The Avalanche That Stripped the Mountain Bare
In February 2019, a backcountry guide named Erik Holsen was leading a group near Rogers Pass in British Columbia when they heard what he later described as "a sound like the earth clearing its throat." Across the valley, an avalanche broke loose from a ridgeline and began its descent. Thousands of tons of snow swept down the mountainside, snapping mature spruce trees like matchsticks, peeling bark from trunks, and scouring every living thing from the slope. The roar echoed off the surrounding peaks until it seemed to come from everywhere at once. His clients stood motionless, some weeping, unable to look away.

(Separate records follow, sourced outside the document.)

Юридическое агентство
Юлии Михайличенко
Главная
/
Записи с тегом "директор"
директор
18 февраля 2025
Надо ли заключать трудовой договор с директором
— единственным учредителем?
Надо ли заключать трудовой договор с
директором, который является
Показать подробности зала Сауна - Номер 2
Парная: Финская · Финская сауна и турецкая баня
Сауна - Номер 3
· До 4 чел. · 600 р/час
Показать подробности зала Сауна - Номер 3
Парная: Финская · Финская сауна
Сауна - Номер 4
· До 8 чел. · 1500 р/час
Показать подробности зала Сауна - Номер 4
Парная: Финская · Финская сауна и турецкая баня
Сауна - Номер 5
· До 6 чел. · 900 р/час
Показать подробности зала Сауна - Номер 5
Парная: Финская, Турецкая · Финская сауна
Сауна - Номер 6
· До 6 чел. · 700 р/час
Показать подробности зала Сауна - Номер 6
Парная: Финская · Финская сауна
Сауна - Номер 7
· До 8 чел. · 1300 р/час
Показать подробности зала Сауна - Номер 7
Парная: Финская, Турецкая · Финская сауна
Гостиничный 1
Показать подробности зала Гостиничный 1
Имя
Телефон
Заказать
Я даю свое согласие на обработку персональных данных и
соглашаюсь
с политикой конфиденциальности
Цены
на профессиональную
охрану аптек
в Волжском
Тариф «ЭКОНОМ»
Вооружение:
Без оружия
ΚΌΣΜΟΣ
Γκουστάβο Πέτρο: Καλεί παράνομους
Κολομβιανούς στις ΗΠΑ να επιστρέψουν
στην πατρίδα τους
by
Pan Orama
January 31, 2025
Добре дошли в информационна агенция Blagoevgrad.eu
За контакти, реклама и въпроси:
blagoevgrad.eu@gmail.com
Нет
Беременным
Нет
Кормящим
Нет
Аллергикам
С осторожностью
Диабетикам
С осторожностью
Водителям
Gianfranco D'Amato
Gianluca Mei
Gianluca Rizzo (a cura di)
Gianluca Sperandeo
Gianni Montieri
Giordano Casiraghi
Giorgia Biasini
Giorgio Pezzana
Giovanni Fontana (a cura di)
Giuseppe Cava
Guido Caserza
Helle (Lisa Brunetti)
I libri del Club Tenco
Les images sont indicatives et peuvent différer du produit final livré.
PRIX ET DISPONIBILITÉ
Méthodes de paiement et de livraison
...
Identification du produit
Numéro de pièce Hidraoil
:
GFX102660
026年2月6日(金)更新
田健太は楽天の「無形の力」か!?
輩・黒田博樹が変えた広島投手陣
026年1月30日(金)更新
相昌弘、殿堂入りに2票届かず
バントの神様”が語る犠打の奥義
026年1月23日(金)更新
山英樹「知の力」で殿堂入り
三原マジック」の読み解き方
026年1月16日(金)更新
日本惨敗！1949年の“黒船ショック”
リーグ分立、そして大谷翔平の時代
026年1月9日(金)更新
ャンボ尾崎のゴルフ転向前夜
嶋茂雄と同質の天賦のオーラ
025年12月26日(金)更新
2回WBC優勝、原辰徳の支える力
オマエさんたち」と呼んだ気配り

When it was over — and it lasted less than ninety seconds — the mountain stood utterly changed. What had been a dense forest was now bare stone and white silence. Erik said the quiet afterward was almost more overwhelming than the noise. "You realize," he told a reporter, "that the mountain didn't even notice."
Psalm 29 gives us a God whose voice breaks the cedars, strips the forests bare, and makes the wilderness tremble. The Almighty speaks, and the landscape rearranges itself. Yet the same psalm that begins with earth-shaking power ends with a single word: peace. The voice that commands avalanches is the same voice that whispers over His people, "I am giving you strength. I am giving you rest." The God of the thunder is also the God of the silence that follows.